All das bedeutet natürlich nicht, dass eine Depression zwangsläufig ein Todesurteil ist. Ist sie natürlich nicht. Sie ist kein Parasit, den man als auserkorener Wirt nie wieder los wird. Sie ist eine Krankheit, die besiegt werden kann...meistens. Auch wenn man die Erinnerung an dieses unbeschreibliche Gefühl nie so ganz los wird, glaube ich wenigstens. Sie wird immer mal wieder anklopfen, a la "na, Lust auf ein Tänzchen?" - wie jede psychische Erkrankung, aber das ist zu handhaben. Aber jede wirkliche Depression hat zumindest das Potential, lebensbedrohlich zu wirken. Ob man sie übersteht, besiegt, whatever hat natürlich mit Früherkennung und Behandlung zu tun - aber auch mit einer gehörigen Portion Glück, dass neben der Krankheit nicht auch noch "reales Unglück" geschieht.
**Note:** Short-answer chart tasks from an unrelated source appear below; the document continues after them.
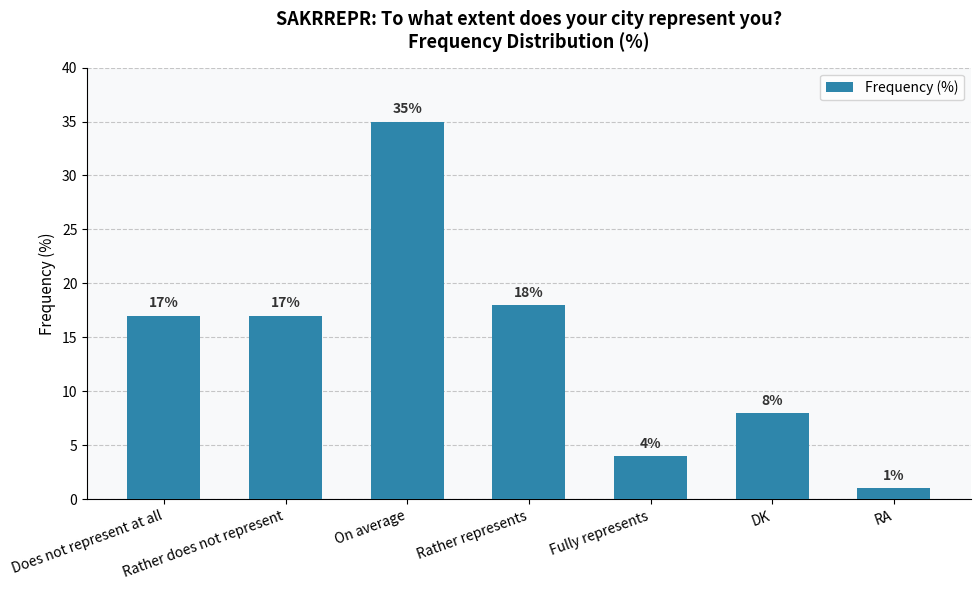

Between Fully represents and Rather does not represent, which is larger?

Rather does not represent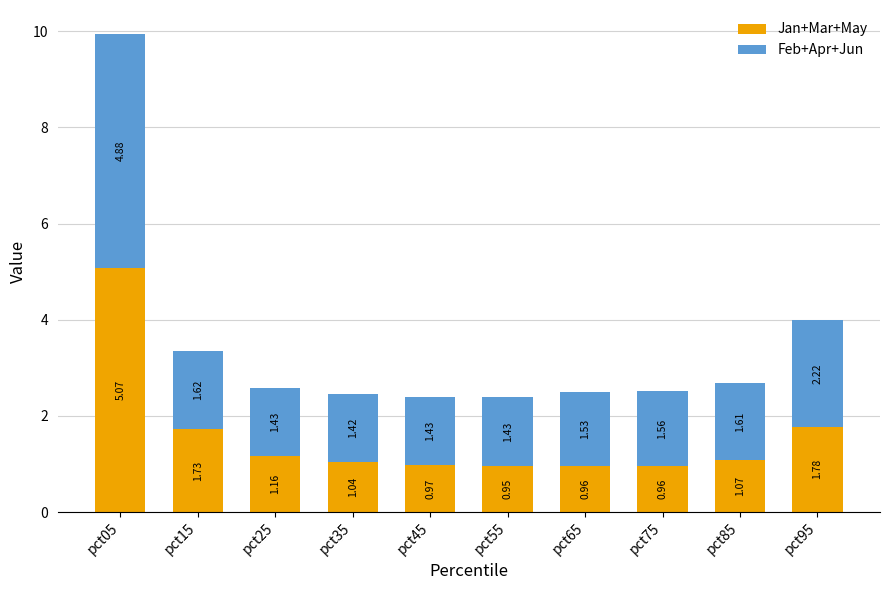

What is the total value across all series at pct75?

2.5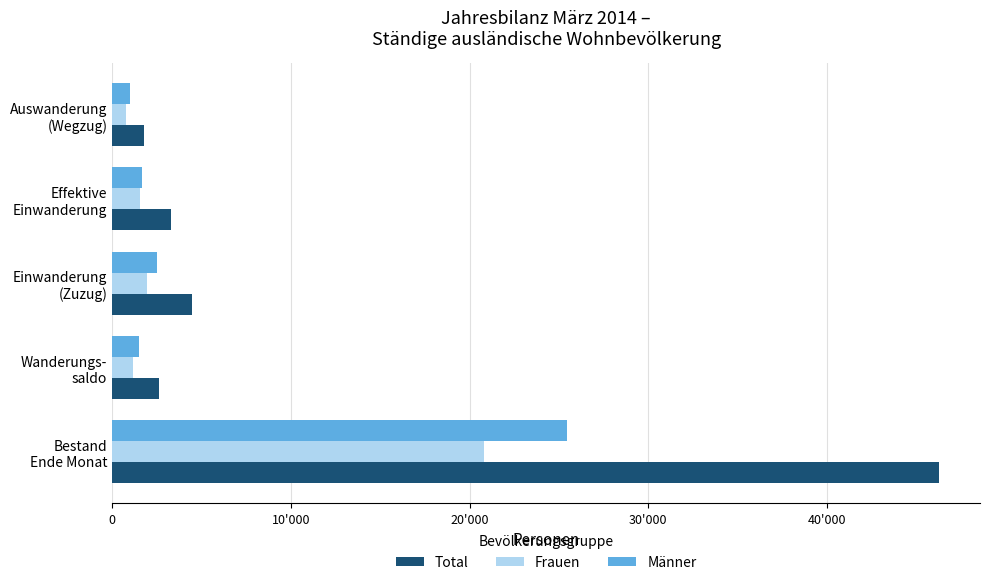

Reading left to right, what are all the values shown in this chart?

Total: 46265	2642	4458	3268	1754
Frauen: 20789	1161	1937	1581	768
Männer: 25476	1481	2521	1687	986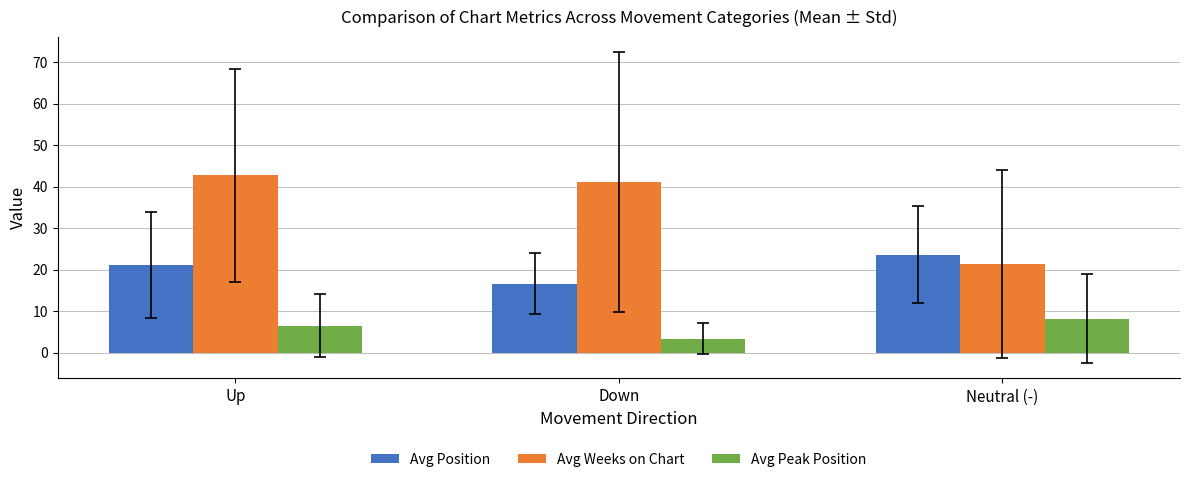

What is the minimum value for Avg Peak Position?

3.4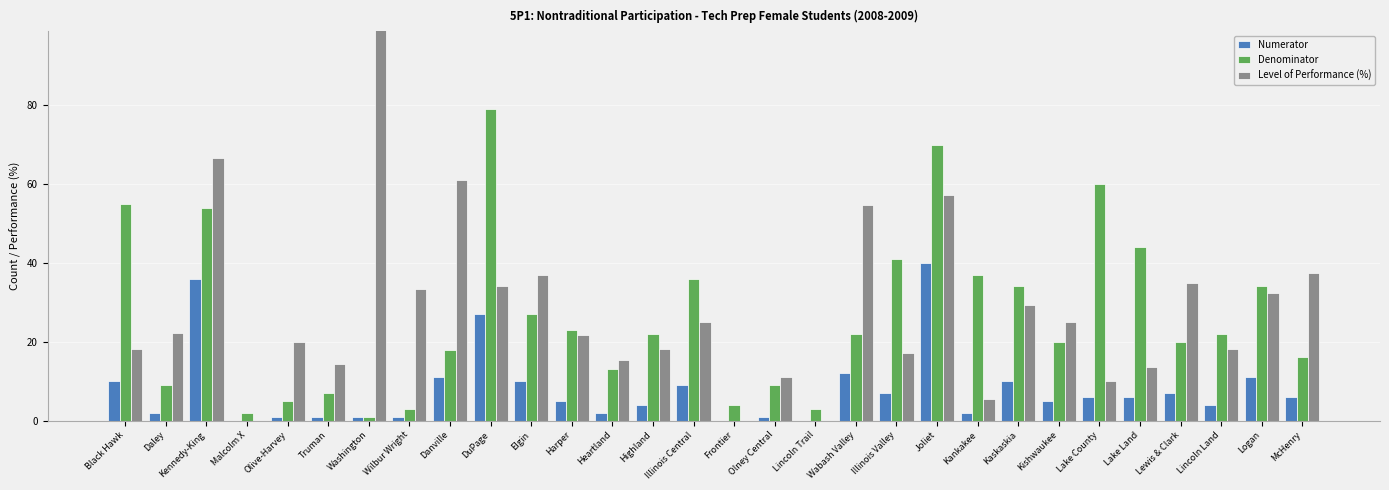

What is the difference between the maximum and second lowest values in the Numerator series?

40.0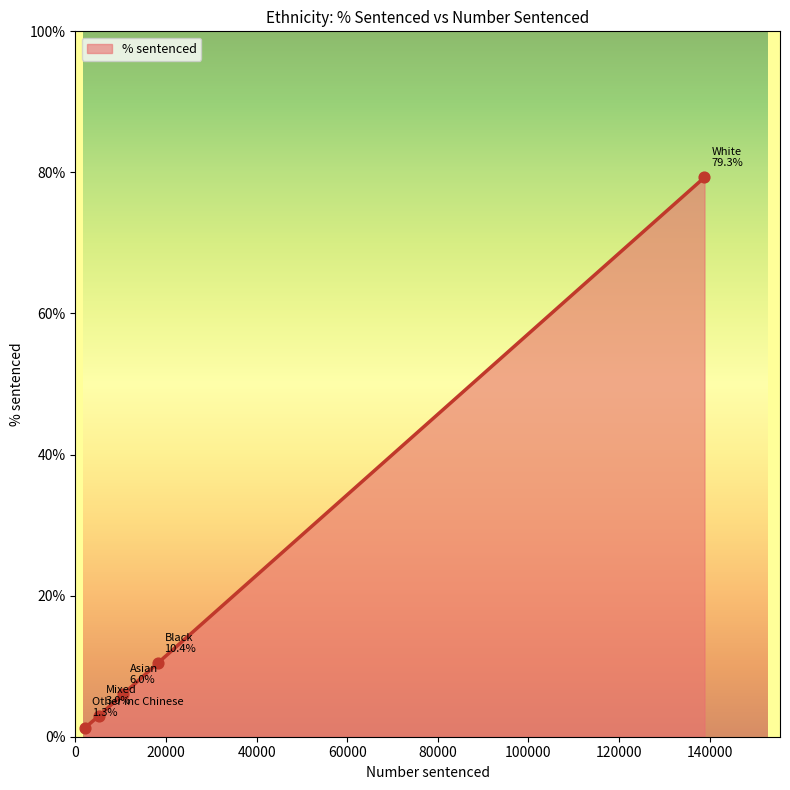

What is the greatest value displayed?

79.3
Was ich letztlich sagen will: eine tatsächliche Depression ist für den Betroffenen nichts anderes als die reine Hölle, die einem alles, aber wirklich alles abverlangt und ihn emotionale Grenzen pulverisiern lässt, von denen er vorher nicht mal ahnte, dass es sie gibt, geben könnte...und das teilweise über Jahre und Jahrzehnte. Man muss Robert Enke keinen Heiligenschein verleihen. Ein SElbstmord ist nicht sooo heldenhaft.
Aber etwas Respekt vor seiner Lebensleistung als Mensch, wenigstens ein stilles(!) Schulterzucken vor seiner Krankheit und seinem langen Todeskampf, auch wenn man sie nicht nachvollziehen kann, das sollte doch wohl drin sein. Auch für die Bilds, Sprees, Jakobees dieses Forums.